A little more than seven weeks into the 2020/21 school year, the Surrey school district has sent out at least 100 exposure notices at more than 40 schools.
By Wednesday afternoon (Oct. 28), the province announced 287 new cases, with 189 of those in Fraser Health.
Of the province’s 2,316 active cases, 1,744 of those are in Fraser Health.
And Surrey Teachers’ Association president Matt Westphal is wondering why teachers aren’t being included in discussions when it comes to contact tracing.
Westphal said “a lot of teachers have concerns” about Fraser Health and contact tracing, especially as exposure notices are being sent out at certain schools multiple times.
By Thursday morning (Oct. 29), the schools with the most COVID-19 exposure notices were Panorama Ridge Secondary (9), Tamanawis Secondary (7), Sullivan Heights Secondary (7) and Frank Hurt Secondary (6). That’s a total of 29 notices, just at those schools since Sept. 8.
Westphal said there is “sometimes a considerable time lag between the infectious time period and the notice comes around,” and teachers would “like to be included in the conversation.”
By the time Fraser Health, or contact tracers, are talking to the children or parents, they “may or may not have a clear recollection” and the teacher might have other information, he said.
Westphal added staff “need to be included” and it should be “consistent.”
“It’s hard to understand why it isn’t. If the concern is privacy, teachers are already entrusted with a lot of very private information about students, including about other health conditions. So I don’t think that’s a valid reason not to do it.”
As for masks, Westphal said the Ministry of Education and the school district “should go above and beyond” what the B.C. Centre for Disease Control is saying when it comes to masks.

**Extracted page text data:**

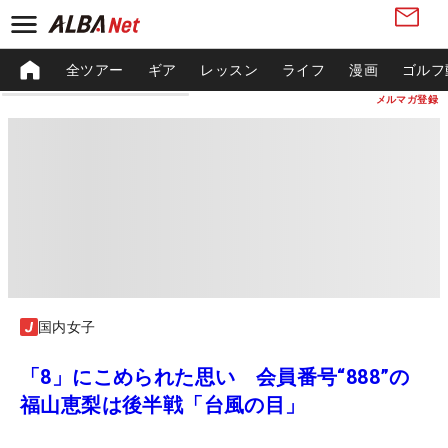
全ツアー
ギア
レッスン
ライフ
漫画
ゴルフ
メルマガ登録
国内女子
「8」にこめられた思い 会員番号“888”の
福山恵梨は後半戦「台風の目」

**To do:** Rewrite the passage of the Surrey school exposure notices report starting with "And Surrey Teachers’" and going on through "since Sept. 8.", with "case tracking" in place of "contact tracing".

**The completed task:**
And Surrey Teachers’ Association president Matt Westphal is wondering why teachers aren’t being included in discussions when it comes to case tracking.
Westphal said “a lot of teachers have concerns” about Fraser Health and case tracking, especially as exposure notices are being sent out at certain schools multiple times.
By Thursday morning (Oct. 29), the schools with the most COVID-19 exposure notices were Panorama Ridge Secondary (9), Tamanawis Secondary (7), Sullivan Heights Secondary (7) and Frank Hurt Secondary (6). That’s a total of 29 notices, just at those schools since Sept. 8.